Does a water heater insulation blanket save money?
Q I just read a money-saving article that says I can save "up to $200 a year" by installing an insulation blanket around my electric water heater. I've seen these for sale at the local hardware store for about $20, and it looks like even a klutz like me can install the thing in 20 or 30 minutes. This seems too good to be true.
I saw the same article and almost fell out of my chair. In some cases, adding insulation to your electric water heater is a great idea that is easy to do and will save you a few bucks. But your instincts are right on — there's no way this can save you $200 a year.
A generally excellent website for this kind of information is the EnergySavers site by the U.S. Department of Energy (DOE) (www.energysavers.gov/your_home). The information on this site has been reviewed by some of the top people at the U.S. national labs and other very credible sources. Looking at the information they provide on water heater blankets, I can guess where the "up to $200" figure comes from.
Research has shown that "adding insulation to your water heater tank can reduce standby heat losses by 25%–45%." If someone sees those figures and doesn't understand that "standby heat loss" is only a small part of the energy used by your water heater, that person might conclude that the blanket can save you up to 45 percent of your water heating cost. The DOE site explains that the overall energy savings are typically in the 5 percent to 9 percent range.
Someone in an area with relatively high energy rates might spend as much as $450 a year heating water. If you were to save 45 percent of that, you'd have around $200 in savings. But the actual savings amount is likely to be in the $20 to $40 range (5 percent to 9 percent of $450).
Now, investing $20 and half an hour to get back $20 a year for many years is, by any measure, a terrific investment. When you're making less than 1 percent on your savings account, it's hard to argue with 100 percent annual return. There's no need for wild exaggeration.
How do you know if this is a good idea for you? Feel the outside of your tank. If it's hot, extra insulation will save energy and money. Where is your water heater located? If it's in a location that gets very cold in the winter, the blanket will probably save more.

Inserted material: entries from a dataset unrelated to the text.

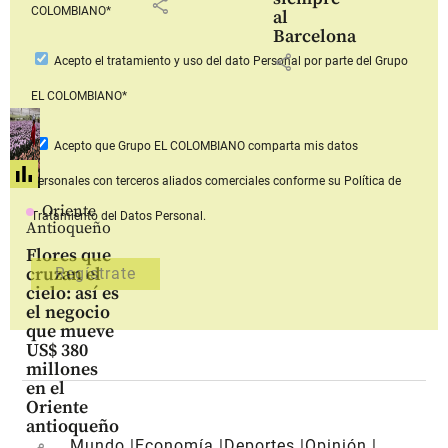
share
COLOMBIANO*
al
Barcelona
share
Acepto
el tratamiento y uso del dato Personal
por parte del Grupo
EL COLOMBIANO*
Acepto que Grupo EL COLOMBIANO
comparta mis datos
personales con terceros aliados comerciales
conforme su Política de
Oriente
Tratamiento del Datos Personal.
Antioqueño
Flores que
cruzan el
cielo: así es
el negocio
que mueve
US$ 380
millones
en el
Oriente
antioqueño
Mundo
Economía
Deportes
Opinión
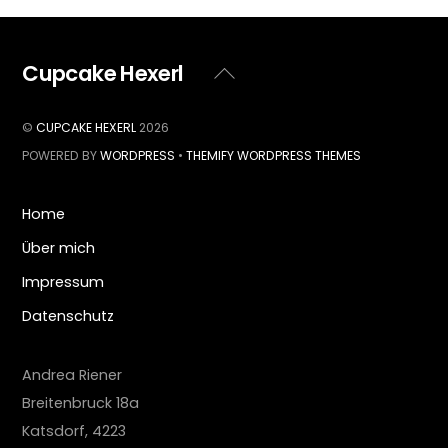
Cupcake Hexerl
Back
To
Top
©
CUPCAKE HEXERL
2026
POWERED BY
WORDPRESS
•
THEMIFY WORDPRESS THEMES
Home
Über mich
Impressum
Datenschutz
Andrea Riener
Breitenbruck 18a
Katsdorf
,
4223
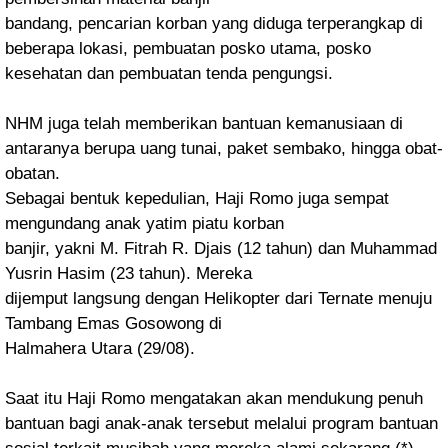
bandang, pencarian korban yang diduga terperangkap di
beberapa lokasi, pembuatan posko
utama, posko
kesehatan dan pembuatan tenda pengungsi.
NHM juga telah memberikan
bantuan kemanusiaan di
antaranya berupa uang tunai, paket sembako, hingga obat-
obatan.
Sebagai bentuk kepedulian, Haji Romo juga sempat
mengundang anak yatim piatu korban
banjir, yakni M. Fitrah R. Djais (12 tahun) dan Muhammad
Yusrin Hasim (23 tahun). Mereka
dijemput langsung dengan Helikopter dari Ternate menuju
Tambang Emas Gosowong di
Halmahera Utara (29/08).
Saat itu Haji Romo mengatakan akan mendukung penuh
bantuan
bagi anak-anak tersebut melalui program bantuan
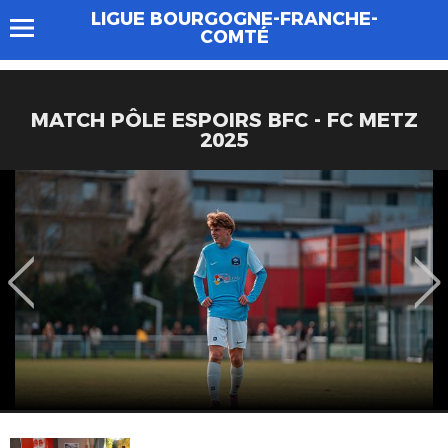
LIGUE BOURGOGNE-FRANCHE-
COMTÉ
MATCH PÔLE ESPOIRS BFC - FC METZ
2025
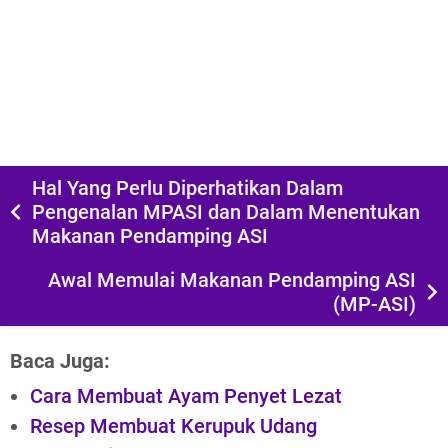
Hal Yang Perlu Diperhatikan Dalam
Pengenalan MPASI dan Dalam Menentukan
Makanan Pendamping ASI
Awal Memulai Makanan Pendamping ASI
(MP-ASI)
Baca Juga:
Cara Membuat Ayam Penyet Lezat
Resep Membuat Kerupuk Udang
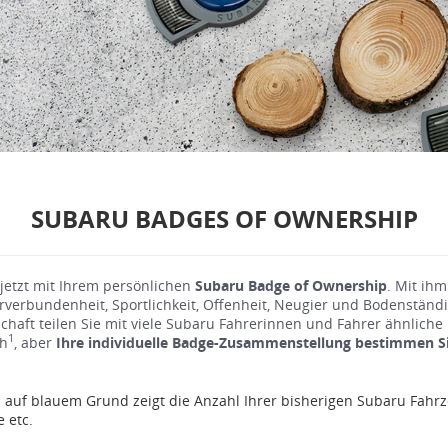
SUBARU BADGES OF OWNERSHIP
 jetzt mit Ihrem persönlichen
Subaru Badge of Ownership
. Mit ih
urverbundenheit, Sportlichkeit, Offenheit, Neugier und Bodenständi
chaft teilen Sie mit viele Subaru Fahrerinnen und Fahrer ähnliche
1
ch
, aber
Ihre individuelle Badge-Zusammenstellung bestimmen Si
 auf blauem Grund zeigt die Anzahl Ihrer bisherigen Subaru Fahrz
e etc.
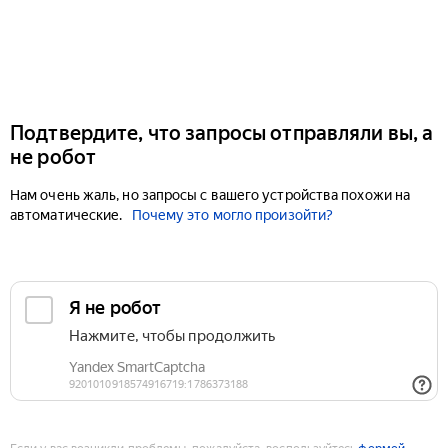
Подтвердите, что запросы отправляли вы, а
не робот
Нам очень жаль, но запросы с вашего устройства похожи на
автоматические.
Почему это могло произойти?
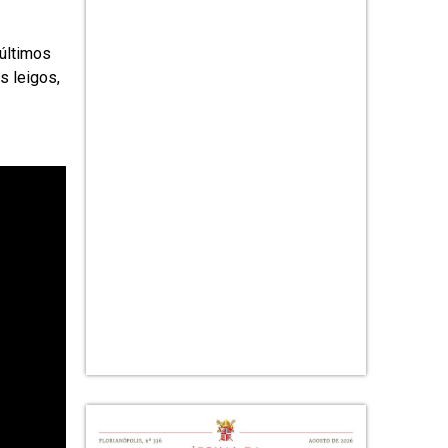
 últimos
s leigos,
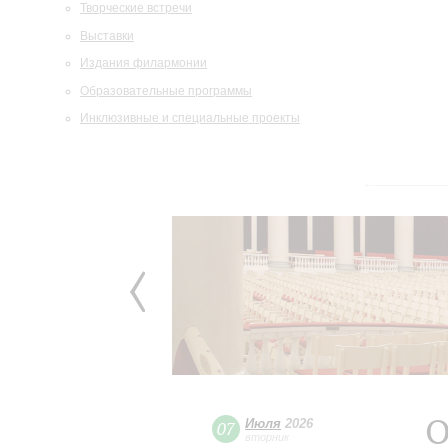
Творческие встречи
Выставки
Издания филармонии
Образовательные программы
Инклюзивные и специальные проекты
О
Июля
2026
07
вторник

How old is the water heater? Newer heaters usually come from the factory with more insulation around the tank than older heaters. But there's a balance to be considered. Water heaters last an average of 15 years. If your heater is older than 15 years or so, it may make more sense to replace it now with a more efficient one.
While you're at it, adding foam or rubber pipe insulation on the first few feet of pipe coming out of the tank — both hot and cold — has been shown to save a few bucks, too.